There are 86 atypical images wth no opacity defined and 1 typical image with no opacity defined. the latter seems like an anomaly and we can probably remove that and use the other 86 atypical ones. Let's also make sure that these are not already accounted for

In [None]:
set(uncommon_studies.StudyInstanceUID).intersection(set(combined_df_new.StudyInstanceUID))

In [None]:
uncommon_studies.StudyInstanceUID.value_counts()[:5]

In [None]:
bad_images = []
for study_id in ["0d9709b3af74", "784afbafee30"]:
    print(study_id)
    rows = uncommon_studies[uncommon_studies['StudyInstanceUID']==study_id]
    print(rows.ImageInstanceUID)
    try:
        rows = uncommon_studies[uncommon_studies['StudyInstanceUID']==study_id]
        dcmimg = [pydicom.dcmread(i) for i in rows.image_path]
        row_cols = [(item.Rows, item.Columns) for item in dcmimg]
        imgs = [dicom2array(path) for path in rows.image_path]
        print(row_cols)
        print([im.mean() for im in imgs])
        plot_imgs(imgs)
    except Exception as e:
        bad_images.append((study_id, list(rows.ImageInstanceUID), list(rows.image_path)))
        print(e)
        print(f"check {study_id} manually")

In [None]:
uncommon_studies = uncommon_studies.drop(
    uncommon_studies[uncommon_studies['ImageInstanceUID'].isin(["efc93a3917b6", "830063223a31"])].index)

In [None]:
uncommon_studies.shape

In [None]:
combined_df_new.shape

In [None]:
final_df = pd.concat([combined_df_new, uncommon_studies])

In [None]:
final_df.shape, train_image_df.shape, studies_with_more_than_1_image.shape

In [None]:
final_df.to_csv('cleaned_data-v1.csv', index=False)

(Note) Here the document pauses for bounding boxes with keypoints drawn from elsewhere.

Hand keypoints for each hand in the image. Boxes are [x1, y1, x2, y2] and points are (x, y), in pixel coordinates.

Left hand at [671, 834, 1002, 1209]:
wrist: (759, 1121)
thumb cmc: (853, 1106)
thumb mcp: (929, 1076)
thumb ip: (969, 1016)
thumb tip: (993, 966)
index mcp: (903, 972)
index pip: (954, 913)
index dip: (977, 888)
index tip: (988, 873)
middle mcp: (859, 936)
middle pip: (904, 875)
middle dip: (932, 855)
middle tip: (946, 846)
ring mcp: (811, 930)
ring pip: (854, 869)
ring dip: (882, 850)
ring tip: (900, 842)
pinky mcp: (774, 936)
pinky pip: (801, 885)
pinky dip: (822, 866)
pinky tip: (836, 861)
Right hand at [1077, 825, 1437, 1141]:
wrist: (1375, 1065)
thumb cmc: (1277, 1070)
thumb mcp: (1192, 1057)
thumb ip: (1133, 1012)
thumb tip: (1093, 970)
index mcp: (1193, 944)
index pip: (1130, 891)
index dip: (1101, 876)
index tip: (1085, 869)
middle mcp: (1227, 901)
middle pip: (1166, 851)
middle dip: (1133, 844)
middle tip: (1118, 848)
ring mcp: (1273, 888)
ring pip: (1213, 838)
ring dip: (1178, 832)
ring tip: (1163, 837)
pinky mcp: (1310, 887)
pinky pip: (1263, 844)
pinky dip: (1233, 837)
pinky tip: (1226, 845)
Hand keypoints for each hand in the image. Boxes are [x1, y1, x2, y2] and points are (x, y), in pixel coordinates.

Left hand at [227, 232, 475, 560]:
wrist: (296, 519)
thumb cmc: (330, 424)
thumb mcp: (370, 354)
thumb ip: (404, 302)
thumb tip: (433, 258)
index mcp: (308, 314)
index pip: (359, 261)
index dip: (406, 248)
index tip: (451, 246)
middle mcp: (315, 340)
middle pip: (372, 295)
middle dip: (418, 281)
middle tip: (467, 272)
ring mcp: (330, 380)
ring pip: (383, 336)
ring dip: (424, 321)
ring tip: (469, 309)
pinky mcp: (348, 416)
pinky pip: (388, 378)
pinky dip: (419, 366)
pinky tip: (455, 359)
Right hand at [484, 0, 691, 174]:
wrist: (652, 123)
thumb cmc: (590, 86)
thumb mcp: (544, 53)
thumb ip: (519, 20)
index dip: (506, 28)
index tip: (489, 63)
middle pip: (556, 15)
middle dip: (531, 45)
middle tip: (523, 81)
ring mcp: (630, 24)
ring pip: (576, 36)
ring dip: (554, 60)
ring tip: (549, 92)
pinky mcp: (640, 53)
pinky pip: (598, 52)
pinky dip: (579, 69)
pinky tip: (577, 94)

Now, to get all the images that are useful, we need to select from the above data frames.

In [None]:
# let's see the remaining duplicate images available to us

bad_images = []
for study_id, cont in final_df.StudyInstanceUID.value_counts()[:30].items():
    print(study_id)
    rows = final_df[final_df['StudyInstanceUID']==study_id]
    print(rows.ImageInstanceUID)
    try:
        rows = final_df[final_df['StudyInstanceUID']==study_id]
        imgs = [dicom2array(path) for path in rows.image_path]
        plot_imgs(imgs)
        dcmimg = [pydicom.dcmread(i) for i in rows.image_path]
        row_cols = [(item.Rows, item.Columns) for item in dcmimg]
        print(row_cols)
    except Exception as e:
        bad_images.append((study_id, list(rows.ImageInstanceUID), list(rows.image_path)))
        print(e)
        print(f"check {study_id} manually")

Most of thse images are different enough for us to consider them.